Pick out and copy every line of the data below that contains the string "Mandatsangaben". Matches must have the same uppercase and lowercase letters.

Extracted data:
-*-
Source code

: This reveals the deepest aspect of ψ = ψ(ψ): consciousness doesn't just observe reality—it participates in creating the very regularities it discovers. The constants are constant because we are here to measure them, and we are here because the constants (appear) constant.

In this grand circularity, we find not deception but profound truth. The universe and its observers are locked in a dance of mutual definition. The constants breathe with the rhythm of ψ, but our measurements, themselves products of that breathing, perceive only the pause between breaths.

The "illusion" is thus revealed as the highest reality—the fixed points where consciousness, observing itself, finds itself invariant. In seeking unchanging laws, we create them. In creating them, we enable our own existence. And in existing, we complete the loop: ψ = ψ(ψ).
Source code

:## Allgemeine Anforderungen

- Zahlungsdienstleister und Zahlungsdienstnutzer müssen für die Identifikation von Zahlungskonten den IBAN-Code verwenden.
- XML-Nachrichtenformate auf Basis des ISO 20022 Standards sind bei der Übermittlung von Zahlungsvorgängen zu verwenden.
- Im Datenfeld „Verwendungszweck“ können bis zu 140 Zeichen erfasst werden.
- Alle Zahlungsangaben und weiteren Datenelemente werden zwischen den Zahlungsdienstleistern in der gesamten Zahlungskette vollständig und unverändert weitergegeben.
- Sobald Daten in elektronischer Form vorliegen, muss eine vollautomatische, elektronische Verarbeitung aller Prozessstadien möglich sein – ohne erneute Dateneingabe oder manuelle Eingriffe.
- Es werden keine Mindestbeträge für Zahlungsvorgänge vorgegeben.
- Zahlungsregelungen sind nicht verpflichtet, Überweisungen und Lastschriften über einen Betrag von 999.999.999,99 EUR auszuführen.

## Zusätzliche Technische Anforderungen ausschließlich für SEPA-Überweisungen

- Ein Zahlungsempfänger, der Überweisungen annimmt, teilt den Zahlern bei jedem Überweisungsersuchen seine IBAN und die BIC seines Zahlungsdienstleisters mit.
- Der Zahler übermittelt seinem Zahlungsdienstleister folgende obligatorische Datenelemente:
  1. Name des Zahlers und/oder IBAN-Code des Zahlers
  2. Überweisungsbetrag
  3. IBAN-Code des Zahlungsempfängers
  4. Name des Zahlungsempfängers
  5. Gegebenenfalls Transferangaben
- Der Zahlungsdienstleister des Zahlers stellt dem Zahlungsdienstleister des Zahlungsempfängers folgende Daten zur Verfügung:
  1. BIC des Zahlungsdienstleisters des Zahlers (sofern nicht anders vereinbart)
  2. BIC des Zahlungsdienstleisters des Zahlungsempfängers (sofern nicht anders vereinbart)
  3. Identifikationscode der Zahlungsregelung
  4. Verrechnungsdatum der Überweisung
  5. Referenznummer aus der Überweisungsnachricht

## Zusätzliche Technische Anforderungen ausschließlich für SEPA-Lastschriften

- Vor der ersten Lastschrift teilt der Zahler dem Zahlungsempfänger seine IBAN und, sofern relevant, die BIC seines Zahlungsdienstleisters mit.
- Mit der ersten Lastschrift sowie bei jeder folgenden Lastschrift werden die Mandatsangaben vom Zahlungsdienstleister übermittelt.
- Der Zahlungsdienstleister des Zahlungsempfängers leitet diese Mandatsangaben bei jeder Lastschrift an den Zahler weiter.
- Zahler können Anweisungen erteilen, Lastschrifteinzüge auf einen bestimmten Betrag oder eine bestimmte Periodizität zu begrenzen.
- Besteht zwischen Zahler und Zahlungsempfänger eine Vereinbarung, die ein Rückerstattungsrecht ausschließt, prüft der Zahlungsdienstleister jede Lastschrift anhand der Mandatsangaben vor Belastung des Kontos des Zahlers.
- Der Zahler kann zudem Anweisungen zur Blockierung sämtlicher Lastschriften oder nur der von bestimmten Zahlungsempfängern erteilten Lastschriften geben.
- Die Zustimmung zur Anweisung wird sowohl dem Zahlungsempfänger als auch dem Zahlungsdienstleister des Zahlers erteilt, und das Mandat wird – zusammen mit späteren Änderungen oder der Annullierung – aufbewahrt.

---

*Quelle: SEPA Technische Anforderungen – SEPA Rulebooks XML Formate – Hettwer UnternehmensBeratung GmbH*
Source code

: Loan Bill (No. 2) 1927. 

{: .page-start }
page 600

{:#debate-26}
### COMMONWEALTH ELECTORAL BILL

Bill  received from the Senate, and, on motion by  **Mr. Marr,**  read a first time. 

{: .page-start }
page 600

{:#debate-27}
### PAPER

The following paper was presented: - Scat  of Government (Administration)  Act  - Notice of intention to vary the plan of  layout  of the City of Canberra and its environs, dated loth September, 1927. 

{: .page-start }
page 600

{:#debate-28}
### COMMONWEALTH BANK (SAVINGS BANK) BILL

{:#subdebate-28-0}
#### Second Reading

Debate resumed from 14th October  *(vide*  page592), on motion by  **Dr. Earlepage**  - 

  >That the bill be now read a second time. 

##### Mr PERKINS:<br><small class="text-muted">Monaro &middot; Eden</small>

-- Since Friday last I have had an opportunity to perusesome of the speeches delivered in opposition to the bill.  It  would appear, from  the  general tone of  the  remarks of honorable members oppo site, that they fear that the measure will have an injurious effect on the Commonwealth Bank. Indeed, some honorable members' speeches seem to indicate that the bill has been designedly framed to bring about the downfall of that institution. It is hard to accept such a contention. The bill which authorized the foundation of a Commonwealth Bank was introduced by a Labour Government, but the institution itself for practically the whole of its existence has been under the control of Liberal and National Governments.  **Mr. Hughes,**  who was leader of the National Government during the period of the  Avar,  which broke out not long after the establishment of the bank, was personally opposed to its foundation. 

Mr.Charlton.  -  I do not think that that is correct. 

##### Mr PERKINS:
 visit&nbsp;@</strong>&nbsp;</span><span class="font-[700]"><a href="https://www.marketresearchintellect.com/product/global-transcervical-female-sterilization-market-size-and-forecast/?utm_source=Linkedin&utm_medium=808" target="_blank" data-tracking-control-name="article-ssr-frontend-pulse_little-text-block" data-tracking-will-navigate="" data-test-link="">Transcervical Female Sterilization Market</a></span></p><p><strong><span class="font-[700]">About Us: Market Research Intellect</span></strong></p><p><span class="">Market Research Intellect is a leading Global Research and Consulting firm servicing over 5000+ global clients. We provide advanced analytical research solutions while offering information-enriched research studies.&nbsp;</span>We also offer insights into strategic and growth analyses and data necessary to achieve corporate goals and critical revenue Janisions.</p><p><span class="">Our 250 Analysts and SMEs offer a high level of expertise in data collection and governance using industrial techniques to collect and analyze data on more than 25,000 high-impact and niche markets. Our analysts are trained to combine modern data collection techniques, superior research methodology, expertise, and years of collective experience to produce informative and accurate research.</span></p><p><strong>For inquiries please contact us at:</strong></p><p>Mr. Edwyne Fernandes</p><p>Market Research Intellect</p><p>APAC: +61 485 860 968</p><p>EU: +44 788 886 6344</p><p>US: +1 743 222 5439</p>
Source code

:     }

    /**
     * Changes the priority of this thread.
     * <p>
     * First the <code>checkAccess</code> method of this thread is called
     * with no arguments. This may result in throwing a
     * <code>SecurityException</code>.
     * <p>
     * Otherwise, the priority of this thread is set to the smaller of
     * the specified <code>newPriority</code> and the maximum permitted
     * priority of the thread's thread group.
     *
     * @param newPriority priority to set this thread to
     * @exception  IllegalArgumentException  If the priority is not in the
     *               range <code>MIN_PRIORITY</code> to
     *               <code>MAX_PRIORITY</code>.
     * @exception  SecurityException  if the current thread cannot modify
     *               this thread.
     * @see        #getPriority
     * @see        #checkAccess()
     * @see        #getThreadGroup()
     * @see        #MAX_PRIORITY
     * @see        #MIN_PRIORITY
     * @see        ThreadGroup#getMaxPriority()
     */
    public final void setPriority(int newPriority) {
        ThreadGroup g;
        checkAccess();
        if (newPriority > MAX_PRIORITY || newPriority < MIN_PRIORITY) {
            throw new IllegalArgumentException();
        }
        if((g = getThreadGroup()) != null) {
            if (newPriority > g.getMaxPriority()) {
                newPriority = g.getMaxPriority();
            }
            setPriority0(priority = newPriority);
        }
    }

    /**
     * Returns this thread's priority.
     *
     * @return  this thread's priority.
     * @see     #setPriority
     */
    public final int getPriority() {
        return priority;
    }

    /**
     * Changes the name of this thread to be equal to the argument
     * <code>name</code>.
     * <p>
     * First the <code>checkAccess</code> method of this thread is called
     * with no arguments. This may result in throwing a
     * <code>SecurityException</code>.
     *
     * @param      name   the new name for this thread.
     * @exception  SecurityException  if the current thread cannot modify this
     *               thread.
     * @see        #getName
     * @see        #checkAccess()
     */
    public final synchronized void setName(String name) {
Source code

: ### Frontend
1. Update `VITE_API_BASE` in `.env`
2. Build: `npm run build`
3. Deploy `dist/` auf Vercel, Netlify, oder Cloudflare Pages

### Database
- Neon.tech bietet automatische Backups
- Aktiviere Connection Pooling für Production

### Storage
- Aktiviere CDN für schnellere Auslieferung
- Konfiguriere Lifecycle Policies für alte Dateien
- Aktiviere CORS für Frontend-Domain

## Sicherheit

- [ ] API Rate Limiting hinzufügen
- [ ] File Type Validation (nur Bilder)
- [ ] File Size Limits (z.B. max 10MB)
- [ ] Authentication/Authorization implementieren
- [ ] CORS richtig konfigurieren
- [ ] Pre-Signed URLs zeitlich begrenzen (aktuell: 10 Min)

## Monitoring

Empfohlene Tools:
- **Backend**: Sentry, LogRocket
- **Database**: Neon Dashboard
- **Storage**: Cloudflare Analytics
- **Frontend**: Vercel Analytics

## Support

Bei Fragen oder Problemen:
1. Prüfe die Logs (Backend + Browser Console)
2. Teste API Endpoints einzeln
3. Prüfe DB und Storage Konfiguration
-*-
**Answer below**
- Mit der ersten Lastschrift sowie bei jeder folgenden Lastschrift werden die Mandatsangaben vom Zahlungsdienstleister übermittelt.
- Der Zahlungsdienstleister des Zahlungsempfängers leitet diese Mandatsangaben bei jeder Lastschrift an den Zahler weiter.
- Besteht zwischen Zahler und Zahlungsempfänger eine Vereinbarung, die ein Rückerstattungsrecht ausschließt, prüft der Zahlungsdienstleister jede Lastschrift anhand der Mandatsangaben vor Belastung des Kontos des Zahlers.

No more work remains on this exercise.